Chaffetz wants to take guns away from 'Rambo' BLM, Forest Service agents
Jeffrey D. Allred, Deseret News
SALT LAKE CITY — Law enforcement agents with the Bureau of Land Management and the U.S. Forest Service are too "Rambo" to Rep. Jason Chaffetz's liking, so he wants to take away their guns and authority.
"These agents are more Rambo and less Andy Griffith than I would like," he told the Deseret News Tuesday.
Chafftez, R-Utah, said he plans to introduce a bill next week to strip those two agencies of their law enforcement authority and instead set up a system of block grants to states with a lot of federal lands within their borders to augment local law enforcement response.
"Let's not kid ourselves. The blood pressure is running high, especially in southern Utah, and I don't want anyone to get killed," Chaffetz said, adding his bill has the endorsement of his Utah colleagues in the House.
Chaffetz said he also wants to issue subpoenas to the "out of control" federal agencies to learn why they want to purchase submachine guns. He said he has had repeated meetings and sent letters to the BLM's national director, Neil Kornze, with no satisfactory response to his questions.
"I want to know what kind of arsenal they have. I'm met with blank stares," he said. "They're wholly unresponsive. They don't feel compelled to answer our letters."
He said the BLM abruptly canceled its contracts with local county sheriff's offices in Utah and relationships have diminished in a significant way.

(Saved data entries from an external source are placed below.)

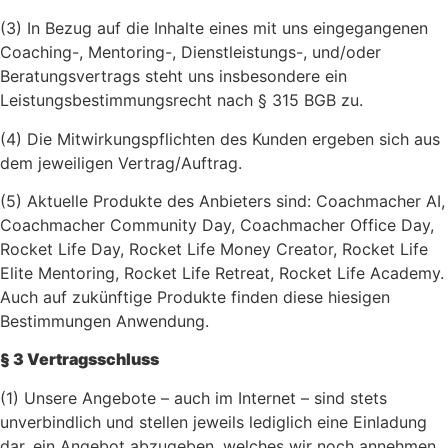
(3) In Bezug auf die Inhalte eines mit uns eingegangenen
Coaching-, Mentoring-, Dienstleistungs-, und/oder
Beratungsvertrags steht uns insbesondere ein
Leistungsbestimmungsrecht nach § 315 BGB zu.
(4) Die Mitwirkungspflichten des Kunden ergeben sich aus
dem jeweiligen Vertrag/Auftrag.
(5) Aktuelle Produkte des Anbieters sind: Coachmacher AI,
Coachmacher Community Day, Coachmacher Office Day,
Rocket Life Day, Rocket Life Money Creator, Rocket Life
Elite Mentoring, Rocket Life Retreat, Rocket Life Academy.
Auch auf zukünftige Produkte finden diese hiesigen
Bestimmungen Anwendung.
§ 3 Vertragsschluss
(1) Unsere Angebote – auch im Internet – sind stets
unverbindlich und stellen jeweils lediglich eine Einladung
dar, ein Angebot abzugeben, welches wir noch annehmen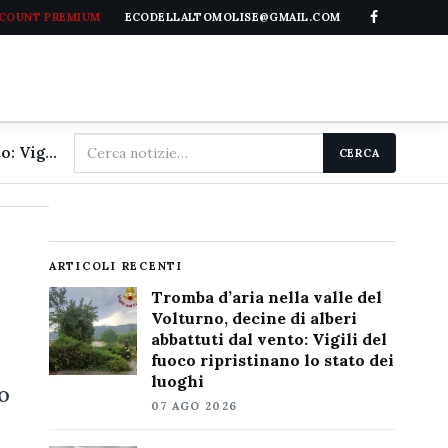
CCOUNT PREMIUM
ECODELLALTOMOLISE@GMAIL.COM
Cerca
Tromba d'aria nella valle del Volturno, decine di alberi abbattuti dal vento: Vigili del fuoco ripristinano lo stato dei luoghi
CERCA
nel
sito
ARTICOLI RECENTI
Tromba d’aria nella valle del
Volturno, decine di alberi
abbattuti dal vento: Vigili del
fuoco ripristinano lo stato dei
luoghi
o
07 AGO 2026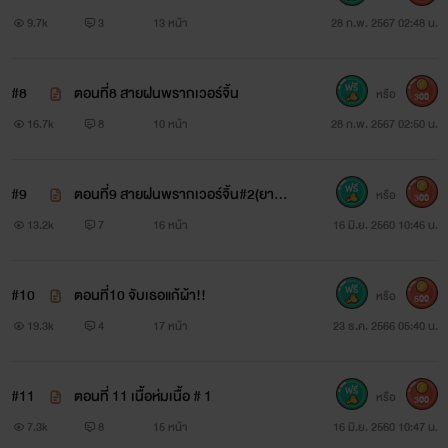
9.7k
3
13 หน้า
28 ก.พ. 2567 02:48 น.
#8
ตอนที่8 สายฝนพรากเวอร์จิ้น
หรือ
300
16.7k
8
10 หน้า
28 ก.พ. 2567 02:50 น.
#9
ตอนที่9 สายฝนพรากเวอร์จิ้น#2(ยาปลุ
หรือ
300
กเซ็กส์เป็นเหตุ nc18+++100%)
13.2k
7
16 หน้า
16 มิ.ย. 2560 10:46 น.
#10
ตอนที่10 จับเธอแก้ผ้า!!
หรือ
500
19.3k
4
17 หน้า
23 ธ.ค. 2566 05:40 น.
#11
ตอนที่ 11 เนื้อห่มเนื้อ # 1
หรือ
300
7.3k
8
15 หน้า
16 มิ.ย. 2560 10:47 น.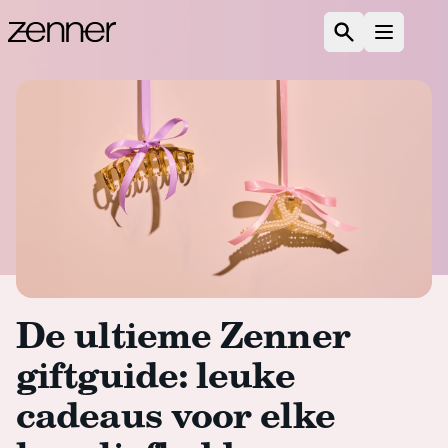
Spring naar de inhoud
Zoeken
Open m
De ultieme Zenner
giftguide: leuke
cadeaus voor elke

He met with local sheriffs Tuesday to discuss his proposal, with a couple of the men predicting that the congressman's legislation will receive support.
"I think it will have some support among sheriffs and probably widespread support among rural sheriffs," said Kane County Sheriff Tracy Glover.
Glover said he enjoys productive relationships with federal law enforcement, but agents' duplication of local sheriff's deputy duties has been a long-standing concern.
Chaffetz said generally there has been a continued decrease in the level of cooperation from federal agents.
"The BLM is refusing to do any business in Utah," he said, referencing canceled contracts. Yet if someone is lost or injured in a national forest or BLM-managed land, it is local deputies who respond and spend the resources, he said.
Chaffetz said it makes more sense to have elected county sheriffs with public accountability in charge of law enforcement functions in their own geographic areas.
"If it is really serious, you're going to call the FBI anyway," he said.
Glover said his county is 4,000 square miles and his agency has a lot less turnover than federal counterparts.
"Lastly, I think we are closest to the people. We're the elected officials. We get the reports, we get the phone calls, we get the communication from our local residents," he said.
Garfield County Sheriff Danny Perkins added there have been instances of federal law enforcement activity that have unfolded in his county unbeknownst to his deputies.
"We have had situations in my county where we have not been contacted and we should have been, and as a result, there were other crimes that were not taken care of when we had deputies in the area," he said. "It is not like we don't patrol these areas. It's not like we are not there. And when crimes are not addressed, that is bothersome to me."
The increasing militarization of certain federal agencies has caused political angst and rural pushback in Utah and other parts of the West, especially as public lands issues have become more heated.
In 2014, Rep. Chris Stewart, R-Utah, announced efforts to defund law enforcement functions of agencies that include the U.S. Environmental Protection Agency and the U.S. Department of Education.
Stewart said the armed teams of federal agencies are doing more harm than good and are unnecessary.
Both Chaffetz and Stewart say potentially volatile situations that merit law enforcement response are best left to the area's local sheriff's offices or police who are familiar with the topography and residents. If tensions continue to escalate — such as the armed ranchers' occupation of a federal wildlife refuge in Oregon earlier this year — the FBI should be called in.
Perkins added that his office has cooperative relationships with other federal agencies, such as the Drug Enforcement Administration.
"I have our local DEA agents on speed dial and they are there to help us and respect us," he said. "But it makes more sense to have local law enforcement in a county under the directive of the sheriff."